Thursday 14 March 2024

It's personal

By default in poems, "I" is the poet. In a poetry book with several poems about "mother", it's tempting to assume they're all about the same person. These assumptions aren't always correct. At the very least, names might be changed to protect the innocent. Details might be adjusted to improve a poem - events might be conflated or exaggerated; surplus details and people might be edited out.

Policies vary. In "Material" by Ros Barber (Anvil, 2008) there's little to stop readers identifying the persona with the poet. The Acknowledgements page ends with "Finally, apologies are due to all those individuals who find themselves incorporated as 'material' when they would have chosen otherwise"

Robert Lowell used quotes from letters by (ex) wife Elizabeth Hardwick when writing "The Dolphin". He did so without permission. When he changed details for aesthetic reasons, it sometimes made Hardwick look worse than she was. The book won a Pulitzer.

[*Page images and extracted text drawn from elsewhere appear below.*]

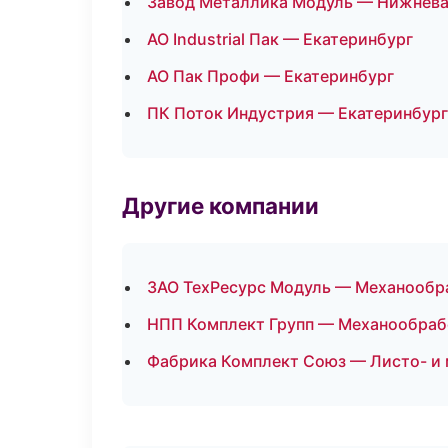
Завод Металлика Модуль — Нижнева
АО Industrial Пак — Екатеринбург
АО Пак Профи — Екатеринбург
ПК Поток Индустрия — Екатеринбург
Другие компании
ЗАО ТехРесурс Модуль — Механообра
НПП Комплект Групп — Механообработ
Фабрика Комплект Союз — Листо- и 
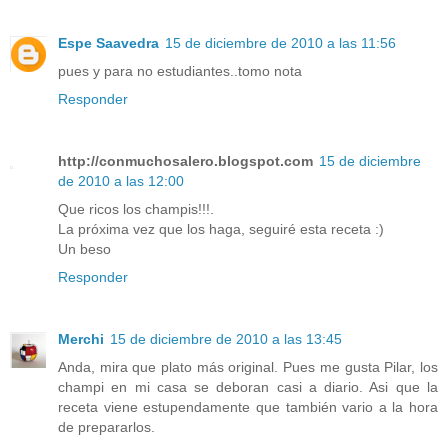
Espe Saavedra
15 de diciembre de 2010 a las 11:56
pues y para no estudiantes..tomo nota
Responder
http://conmuchosalero.blogspot.com
15 de diciembre
de 2010 a las 12:00
Que ricos los champis!!!.
La próxima vez que los haga, seguiré esta receta :)
Un beso
Responder
Merchi
15 de diciembre de 2010 a las 13:45
Anda, mira que plato más original. Pues me gusta Pilar, los
champi en mi casa se deboran casi a diario. Asi que la
receta viene estupendamente que también vario a la hora
de prepararlos.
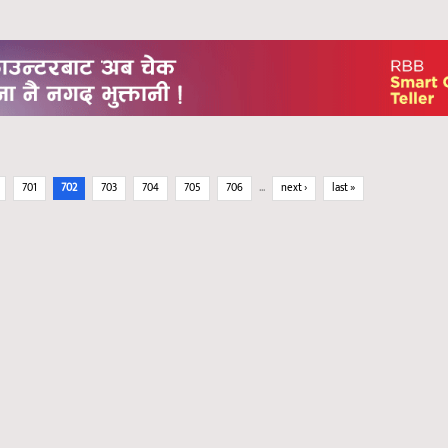
701
702
703
704
705
706
…
next ›
last »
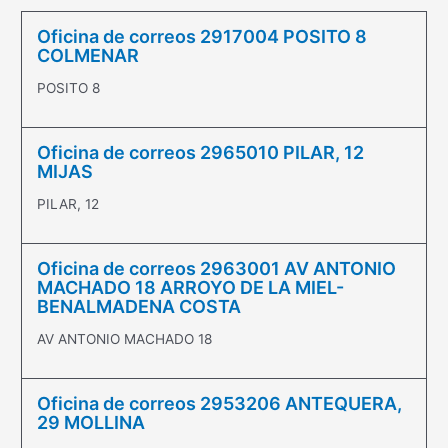
Oficina de correos 2917004 POSITO 8
COLMENAR
POSITO 8
Oficina de correos 2965010 PILAR, 12
MIJAS
PILAR, 12
Oficina de correos 2963001 AV ANTONIO
MACHADO 18 ARROYO DE LA MIEL-
BENALMADENA COSTA
AV ANTONIO MACHADO 18
Oficina de correos 2953206 ANTEQUERA,
29 MOLLINA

Perhaps more writers should wear a tee-shirt like I got one Xmas. Don't worry - I don't write novels. Anyway, I'm careful when writing about people living or dead. More than once I've shown someone a poem/story, asking if I could publish it. And the "I" in my poems is often not me even when the details come from my life.

1 comment:

  1. Interestingly, over the last few years I've found myself writing poems in the voices of my wife, my daughter and even my granddaughter and, of course, when people read a poem beginning "My dad is…" they assume I'm talking about MY father which is further complucated by the few poems when I AM talking about him.